Day 1 felt very foreign and I didn’t know what to do with myself. On day 2, I took myself out for coffee with my laptop. I decided to finally launch a passion project that had been on my mind for weeks. All of the fear I had felt about being a first time entrepreneur now seemed way less scary after this mental health crisis. The concept was centred around my favourite thing in the world: food. I had read about the underground market in San Francisco and felt that Toronto needed its own. That day I created a blog, a Facebook page and a Twitter account for TUM. At the time my ex-husband Andrew Richmond & I had already started the concept of La Carnita pop-ups with the other partner but I wanted to do something to help push it to the next level. After years of working in restaurants and now experiencing the struggle to start our own restaurant concept it became clear that this was a challenge that all food entrepreneurs face. Everyone has the drive, an idea and willpower but maybe not all the experience, knowledge or capital.


Within 48 hours I had dozens of media requests for interviews and hundreds of emails from people who wanted to participate. The rest is history in terms of what TUM became and what I was able to turn it into within a few months along with a volunteer army of incredible humans passionate about food. Meanwhile, I was healing from the rock bottom crisis I survived, facing my intense fear of having a spotlight on me and came to terms with my social anxiety.

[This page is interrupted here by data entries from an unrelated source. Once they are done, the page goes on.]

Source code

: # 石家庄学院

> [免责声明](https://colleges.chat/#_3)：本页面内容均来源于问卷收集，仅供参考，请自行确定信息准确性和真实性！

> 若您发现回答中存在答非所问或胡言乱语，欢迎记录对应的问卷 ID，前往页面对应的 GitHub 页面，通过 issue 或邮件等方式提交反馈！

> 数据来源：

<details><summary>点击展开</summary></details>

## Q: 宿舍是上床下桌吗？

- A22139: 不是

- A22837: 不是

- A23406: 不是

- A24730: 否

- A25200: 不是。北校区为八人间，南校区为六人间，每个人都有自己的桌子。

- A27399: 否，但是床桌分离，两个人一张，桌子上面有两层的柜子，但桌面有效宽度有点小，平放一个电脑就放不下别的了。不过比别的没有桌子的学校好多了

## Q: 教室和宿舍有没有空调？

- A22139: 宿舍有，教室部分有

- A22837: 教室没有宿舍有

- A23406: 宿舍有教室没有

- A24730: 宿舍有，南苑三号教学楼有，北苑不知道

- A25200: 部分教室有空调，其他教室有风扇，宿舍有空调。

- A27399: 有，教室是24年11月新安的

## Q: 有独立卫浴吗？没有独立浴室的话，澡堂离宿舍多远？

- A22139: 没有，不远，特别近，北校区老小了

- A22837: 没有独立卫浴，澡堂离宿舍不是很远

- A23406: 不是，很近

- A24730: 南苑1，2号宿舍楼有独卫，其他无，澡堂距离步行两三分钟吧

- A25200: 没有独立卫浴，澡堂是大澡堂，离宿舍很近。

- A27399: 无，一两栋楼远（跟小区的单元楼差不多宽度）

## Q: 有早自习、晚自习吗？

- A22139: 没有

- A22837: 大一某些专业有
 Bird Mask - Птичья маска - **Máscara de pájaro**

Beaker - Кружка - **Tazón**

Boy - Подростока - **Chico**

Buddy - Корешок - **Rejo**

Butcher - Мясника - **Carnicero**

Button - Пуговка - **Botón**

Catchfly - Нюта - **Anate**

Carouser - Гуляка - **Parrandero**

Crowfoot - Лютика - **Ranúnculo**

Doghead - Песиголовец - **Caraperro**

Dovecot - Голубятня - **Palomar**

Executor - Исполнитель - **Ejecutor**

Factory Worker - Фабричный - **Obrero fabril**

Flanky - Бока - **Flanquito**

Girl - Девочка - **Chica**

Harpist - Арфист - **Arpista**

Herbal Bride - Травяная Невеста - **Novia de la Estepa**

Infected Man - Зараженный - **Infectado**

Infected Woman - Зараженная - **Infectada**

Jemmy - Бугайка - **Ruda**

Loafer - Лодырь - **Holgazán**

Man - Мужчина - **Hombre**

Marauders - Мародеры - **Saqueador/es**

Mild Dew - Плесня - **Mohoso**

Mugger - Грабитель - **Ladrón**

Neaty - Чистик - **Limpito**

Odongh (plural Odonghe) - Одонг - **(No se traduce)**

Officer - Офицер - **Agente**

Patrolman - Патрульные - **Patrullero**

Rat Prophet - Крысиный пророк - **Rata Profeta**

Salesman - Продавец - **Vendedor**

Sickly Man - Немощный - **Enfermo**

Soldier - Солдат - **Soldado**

I got through that difficult time with lots of therapy, antidepressants, meditation, mindfulness workshops, yoga along with the love & support of amazing friends and family. 


Along with an incredible team, that Fall I brought to life the first event on September 24, 2011. We continued this almost monthly for 3 years. TUM transformed the food event culture in Toronto and helped launch dozens of careers and food businesses, many of which still exist today and remain successful. In the end something tremendous and beautiful was able to come from the darkest time in my life. It seems impossible but even in the deepest darkness comes light.”